State Regulatory Developments

Massachusetts Amends its Mortgage Loan Originator, Broker and Lender Regulations

The Massachusetts Division of Banks (DOB) recently amended its regulations governing mortgage loan originators, mortgage brokers and mortgage lenders. The changes made to these regulations went into effect on August 26, 2016.

Some of the changes made to mortgage loan originator regulations include the following:

  • Makes minor clarifications to references made to the Nationwide Multi-State Licensing System & Registry (NMLS).
  • Allows the surety bond of the employing entity to be used to satisfy the applicant LO’s surety bond requirement.
  • Makes it a prohibited act or practice for a LO to fail to maintain accurate and up-to-date information in his or her NMLS license record.
  • Allows for notification regarding termination of employment to be made directly to the DOB if it cannot be communicated through NMLS.

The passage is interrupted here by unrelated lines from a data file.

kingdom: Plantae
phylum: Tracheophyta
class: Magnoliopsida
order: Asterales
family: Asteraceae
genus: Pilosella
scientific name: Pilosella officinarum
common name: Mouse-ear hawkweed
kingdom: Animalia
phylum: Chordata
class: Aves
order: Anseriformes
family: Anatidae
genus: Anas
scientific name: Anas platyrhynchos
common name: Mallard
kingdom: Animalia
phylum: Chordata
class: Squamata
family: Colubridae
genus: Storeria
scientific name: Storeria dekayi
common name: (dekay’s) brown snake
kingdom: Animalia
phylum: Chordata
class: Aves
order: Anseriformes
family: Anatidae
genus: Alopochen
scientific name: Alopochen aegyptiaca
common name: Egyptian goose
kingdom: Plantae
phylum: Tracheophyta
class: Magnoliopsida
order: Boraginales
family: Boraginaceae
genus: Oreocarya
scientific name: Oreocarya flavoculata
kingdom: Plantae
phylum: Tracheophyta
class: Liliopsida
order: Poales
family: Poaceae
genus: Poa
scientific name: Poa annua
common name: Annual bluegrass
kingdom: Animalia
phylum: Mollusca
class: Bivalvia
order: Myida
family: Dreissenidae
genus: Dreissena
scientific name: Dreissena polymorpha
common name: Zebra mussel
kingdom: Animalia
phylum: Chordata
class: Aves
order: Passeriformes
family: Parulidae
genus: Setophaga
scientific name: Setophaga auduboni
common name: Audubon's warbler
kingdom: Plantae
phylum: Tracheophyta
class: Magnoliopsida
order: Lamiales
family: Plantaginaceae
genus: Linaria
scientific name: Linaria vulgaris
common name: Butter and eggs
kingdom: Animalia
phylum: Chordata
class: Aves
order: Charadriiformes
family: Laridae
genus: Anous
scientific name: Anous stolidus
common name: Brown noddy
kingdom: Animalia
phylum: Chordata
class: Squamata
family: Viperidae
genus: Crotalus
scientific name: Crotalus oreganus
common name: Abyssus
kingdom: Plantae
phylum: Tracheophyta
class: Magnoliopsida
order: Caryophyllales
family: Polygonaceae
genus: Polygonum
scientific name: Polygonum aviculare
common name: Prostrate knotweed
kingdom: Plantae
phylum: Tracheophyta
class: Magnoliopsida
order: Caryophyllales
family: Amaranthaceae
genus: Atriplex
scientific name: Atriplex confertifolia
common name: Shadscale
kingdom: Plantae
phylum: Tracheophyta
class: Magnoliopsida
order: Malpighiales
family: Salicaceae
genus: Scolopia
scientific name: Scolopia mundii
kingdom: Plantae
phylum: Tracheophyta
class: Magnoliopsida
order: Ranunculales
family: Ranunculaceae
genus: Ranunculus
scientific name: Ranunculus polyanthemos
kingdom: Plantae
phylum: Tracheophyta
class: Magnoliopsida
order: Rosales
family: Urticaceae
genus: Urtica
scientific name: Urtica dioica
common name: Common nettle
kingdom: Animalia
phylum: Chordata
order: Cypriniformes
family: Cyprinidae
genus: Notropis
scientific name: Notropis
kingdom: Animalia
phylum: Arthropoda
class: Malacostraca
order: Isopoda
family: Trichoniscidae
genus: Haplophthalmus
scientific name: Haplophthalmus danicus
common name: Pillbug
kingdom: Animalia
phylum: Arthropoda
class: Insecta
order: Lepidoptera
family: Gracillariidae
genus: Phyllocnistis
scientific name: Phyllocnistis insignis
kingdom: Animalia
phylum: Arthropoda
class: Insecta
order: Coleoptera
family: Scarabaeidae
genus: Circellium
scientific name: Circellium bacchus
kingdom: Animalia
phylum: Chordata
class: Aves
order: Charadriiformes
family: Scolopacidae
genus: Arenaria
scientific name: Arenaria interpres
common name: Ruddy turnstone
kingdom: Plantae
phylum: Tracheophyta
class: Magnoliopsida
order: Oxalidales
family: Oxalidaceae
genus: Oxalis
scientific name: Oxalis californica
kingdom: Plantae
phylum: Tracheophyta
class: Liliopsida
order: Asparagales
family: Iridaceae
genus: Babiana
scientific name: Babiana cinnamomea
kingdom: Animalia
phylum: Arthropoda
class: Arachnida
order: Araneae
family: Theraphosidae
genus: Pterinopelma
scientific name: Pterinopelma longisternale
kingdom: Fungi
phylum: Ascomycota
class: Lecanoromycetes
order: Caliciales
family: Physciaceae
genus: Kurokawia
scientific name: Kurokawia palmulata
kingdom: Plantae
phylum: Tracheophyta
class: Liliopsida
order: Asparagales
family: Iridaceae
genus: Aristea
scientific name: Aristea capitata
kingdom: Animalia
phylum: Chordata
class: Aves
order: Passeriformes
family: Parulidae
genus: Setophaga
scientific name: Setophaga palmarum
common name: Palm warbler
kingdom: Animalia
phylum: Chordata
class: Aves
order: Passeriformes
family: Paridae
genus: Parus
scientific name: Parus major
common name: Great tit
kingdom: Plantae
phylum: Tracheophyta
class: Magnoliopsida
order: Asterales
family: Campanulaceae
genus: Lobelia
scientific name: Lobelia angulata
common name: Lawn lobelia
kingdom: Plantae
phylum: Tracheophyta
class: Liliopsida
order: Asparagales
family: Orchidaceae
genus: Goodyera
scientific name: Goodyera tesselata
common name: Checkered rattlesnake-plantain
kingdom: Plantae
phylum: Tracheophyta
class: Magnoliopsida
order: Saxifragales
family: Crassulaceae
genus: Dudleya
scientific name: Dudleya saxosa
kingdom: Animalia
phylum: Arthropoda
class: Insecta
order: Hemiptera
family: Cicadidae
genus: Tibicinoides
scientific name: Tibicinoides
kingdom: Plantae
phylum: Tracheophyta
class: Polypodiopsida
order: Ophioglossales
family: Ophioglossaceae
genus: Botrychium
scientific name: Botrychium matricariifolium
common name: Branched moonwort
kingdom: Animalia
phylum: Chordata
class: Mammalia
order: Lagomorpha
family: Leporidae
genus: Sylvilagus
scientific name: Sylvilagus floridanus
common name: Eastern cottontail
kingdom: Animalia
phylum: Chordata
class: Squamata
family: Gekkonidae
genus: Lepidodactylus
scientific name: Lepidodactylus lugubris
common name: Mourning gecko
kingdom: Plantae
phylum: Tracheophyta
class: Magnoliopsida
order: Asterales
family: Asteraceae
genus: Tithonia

Some of the changes made to mortgage broker and mortgage lender regulations include the following:

  • Clarifies the requirements regarding licensee’s financial statements. Specifically, if an applicant’s audited or reviewed financial statements are consolidated, the applicant must include a separate breakdown of all consolidated entities. In addition, consolidated financial statements must include a separate, stand-alone breakdown of the applicant with a separate balance sheet, income statement, and statement of cash flows.
  • Provides clarification regarding trust/escrow account requirements for client funds and specifies how a licensee may take corrective action if it does not have the proper trust account.
  • Prohibits brokers and lenders from making or brokering higher-priced mortgage loans if those loans violate any of the referenced sections of 209 CMR 32.00.
  • Eliminates the Loan Origination and Compensation Agreement as a requirement for mortgage brokers accepting loan applications.